Occupy Wall Street & the Economic Crisis + Capitalism Hits the Fan
First Program: Occupy Wall Street & the Economic Crisis
By any standard, 2011 was a historic year of protest and revolution. In Tunisia and Egypt seemingly invulnerable regimes were toppled. In Wisconsin, citizens outraged over attacks on public workers, stayed at the state capitol building and camped and marched in the freezing cold. In August, more than 1,000 demonstrators were arrested protesting the Keystone XL tar sands pipeline, in the largest act of civil disobedience in decades. As a result of popular pressure, the project has been put on hold. Then, on September 17, in the heart of economic power, the Occupy Wall Street movement was born. Since then, it has spread and taken different shapes and forms. OWS has changed our vocabulary. 1% and 99% have entered the conversation and the focus is on the deep political, economic and social inequality in the U.S. and around the world. Interviewed by David Barsamian.

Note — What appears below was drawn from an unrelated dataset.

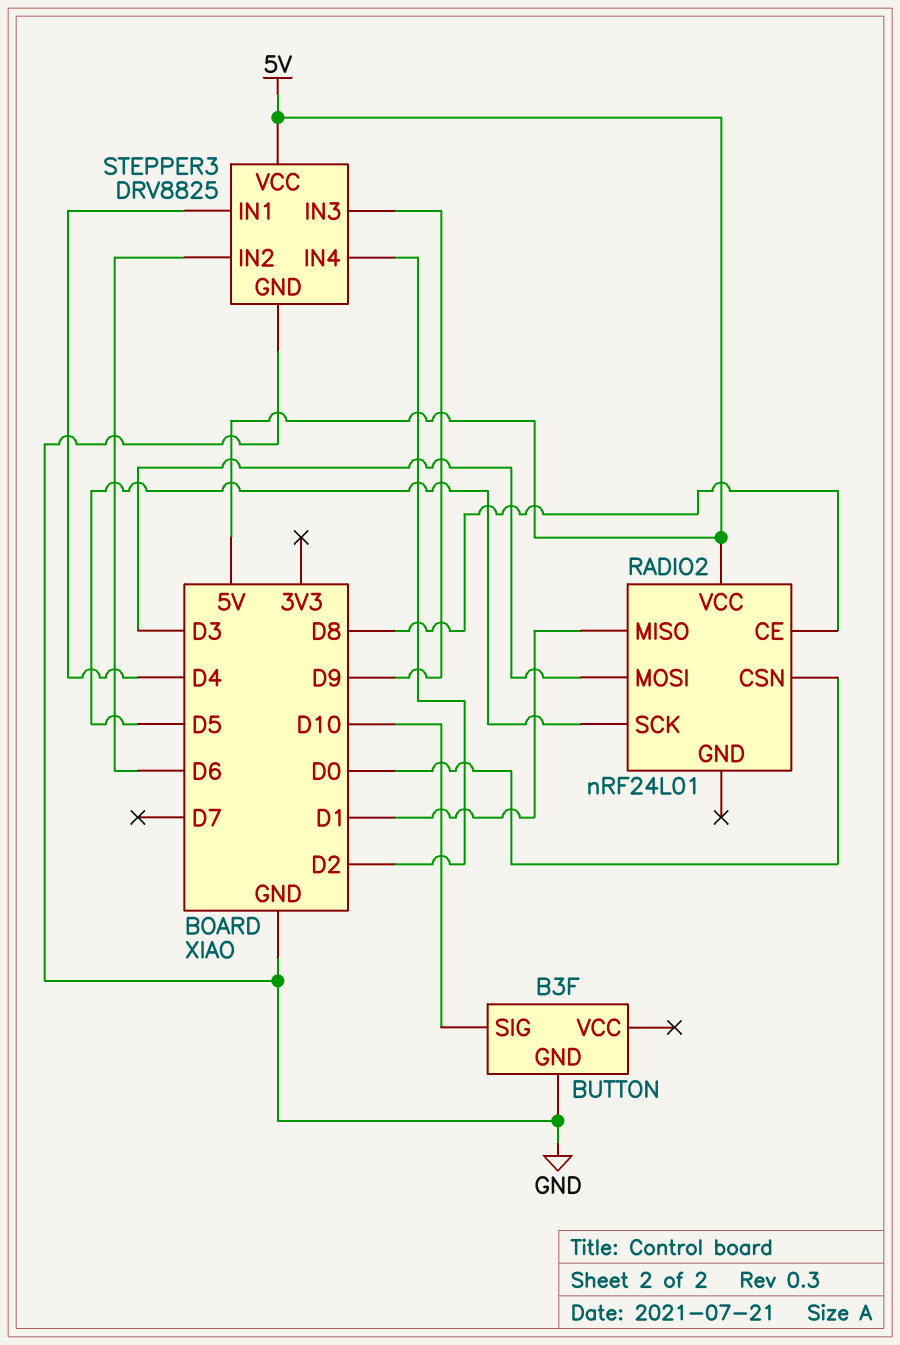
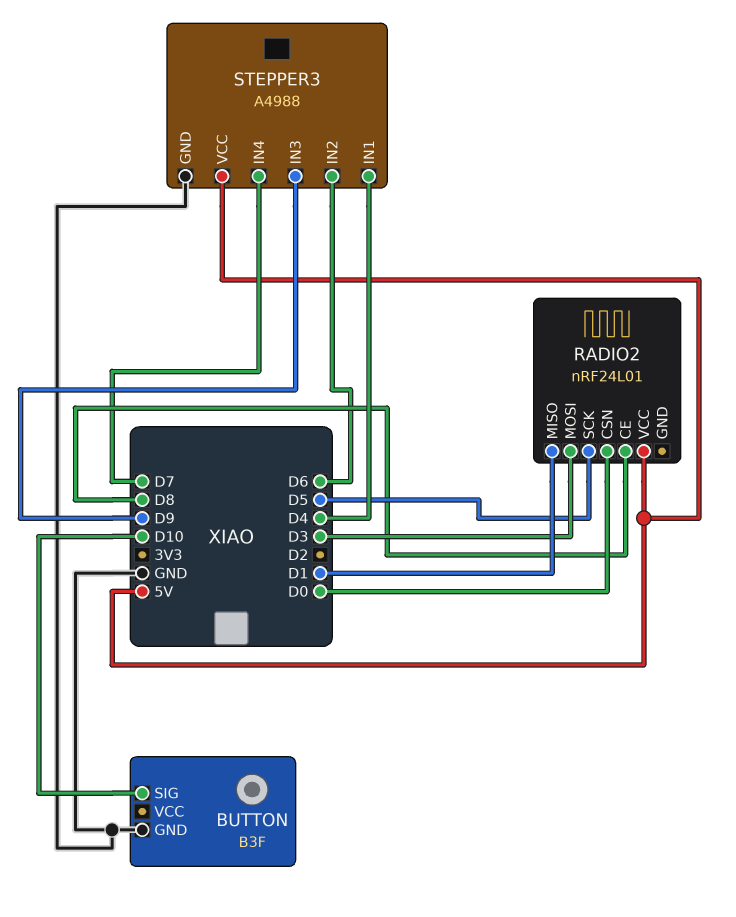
STEPPER3: DRV8825 -> A4988
STEPPER3 pin IN4: D2 -> D7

Second Program: Capitalism Hits the Fan
Like that well known substance, Capitalism has hit the fan. The statistics are numbing and do not convey the suffering and trauma citizens are enduring. Gone up in smoke are their savings, pensions, homes and jobs. Poverty is at record levels. For too many, dreams and hopes are shattered. And like the Howard Beale character in the movie Network, people are yelling, "I'm as mad as hell and I'm not going to take this anymore." Occupy Wall Street has gone global. People are in the streets pushing back and saying, Enough. "We are the 99%." There is widespread recognition that the economic crash is not just the result of greed and arrogance and lax regulation. There are deeper structural problems with a system that always prioritizes profits over people. The question is what should replace it?